= Platonic crystal =

Platonic crystals are periodic structures which are designed to guide flexural wave energy through thin elastic plates.

The term platonic crystal is formed by analogy to photonic crystals, phononic crystals, and plasmonic crystals. The name emphasizes a thin plate formulation, which is governed by a fourth order partial differential equation, as opposed to a second order equation which governs other types of crystals. There are also strong connections between platonic crystals and metamaterials.

The study of platonic crystals is referred to as platonics, and does not refer to the teachings of Plato, or the Platonic solids. The term is now in common usage by multiple research groups in Australia, New Zealand, France, and the United Kingdom.

==Applications==
The types of platonic structures that have been examined include arrays of perforations, arrays of pins, arrays of point masses, as well as periodic variations in the plate material itself.
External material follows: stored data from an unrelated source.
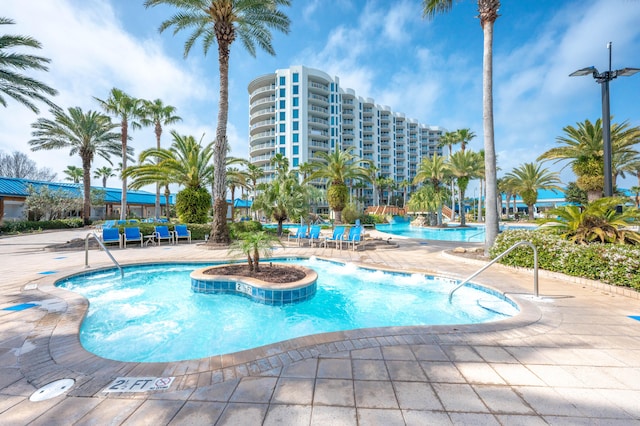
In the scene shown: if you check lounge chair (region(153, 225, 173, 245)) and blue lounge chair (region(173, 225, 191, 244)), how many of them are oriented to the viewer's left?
0

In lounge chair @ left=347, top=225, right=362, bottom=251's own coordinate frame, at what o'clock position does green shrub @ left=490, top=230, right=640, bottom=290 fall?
The green shrub is roughly at 9 o'clock from the lounge chair.

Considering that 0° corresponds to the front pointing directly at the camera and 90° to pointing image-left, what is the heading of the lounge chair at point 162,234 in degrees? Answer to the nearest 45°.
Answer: approximately 315°

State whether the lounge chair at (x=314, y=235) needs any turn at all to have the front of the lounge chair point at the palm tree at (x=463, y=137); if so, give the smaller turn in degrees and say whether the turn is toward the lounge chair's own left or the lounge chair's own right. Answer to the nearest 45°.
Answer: approximately 180°

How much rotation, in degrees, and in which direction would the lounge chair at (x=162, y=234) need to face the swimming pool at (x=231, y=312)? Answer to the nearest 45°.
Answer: approximately 45° to its right

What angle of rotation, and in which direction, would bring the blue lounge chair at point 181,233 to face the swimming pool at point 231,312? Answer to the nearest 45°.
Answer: approximately 45° to its right

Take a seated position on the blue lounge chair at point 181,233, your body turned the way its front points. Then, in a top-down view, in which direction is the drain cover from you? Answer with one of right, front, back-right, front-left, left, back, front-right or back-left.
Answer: front-right

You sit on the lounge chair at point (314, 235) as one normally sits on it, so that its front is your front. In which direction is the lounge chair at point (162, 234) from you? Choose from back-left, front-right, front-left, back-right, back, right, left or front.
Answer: front-right

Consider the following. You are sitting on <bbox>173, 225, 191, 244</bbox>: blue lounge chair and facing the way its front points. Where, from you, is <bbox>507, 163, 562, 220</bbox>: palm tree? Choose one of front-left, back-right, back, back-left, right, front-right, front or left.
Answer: front-left
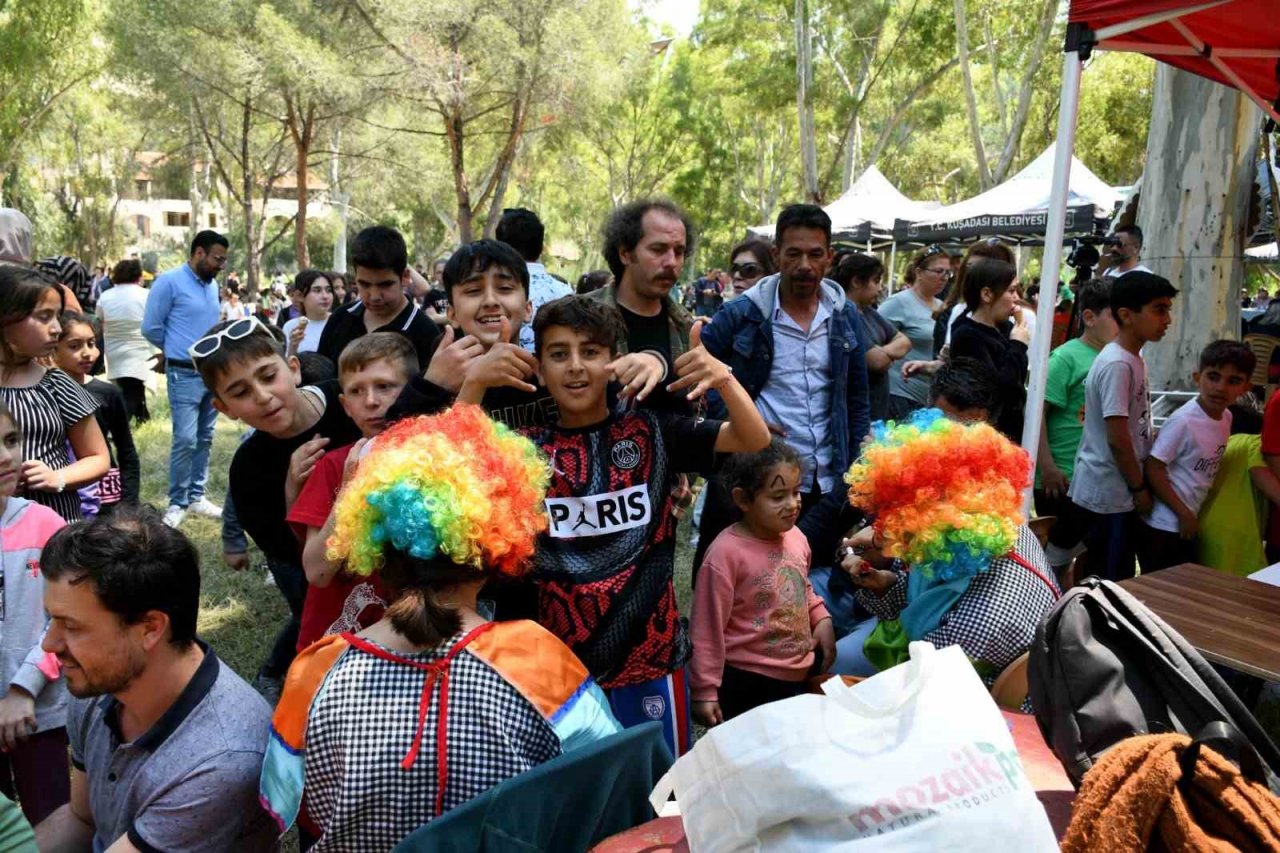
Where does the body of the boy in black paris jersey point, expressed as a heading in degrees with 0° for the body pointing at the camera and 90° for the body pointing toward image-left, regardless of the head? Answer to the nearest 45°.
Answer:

Platonic crystals have been shown to exhibit a number of behaviours similar to photonic crystals, including negative refraction, beam splitting, and wave trapping. They may also feature large stopbands where wave propagation is not possible through the crystal, as well as cloaking near degenerate band surfaces. Investigations into defective platonic crystals has also revealed strong energy localization effects within the defects, with high quality factors.

Experimental work in platonics to date has shown promising results in cloaking and flat lens focusing of flexural wave energy.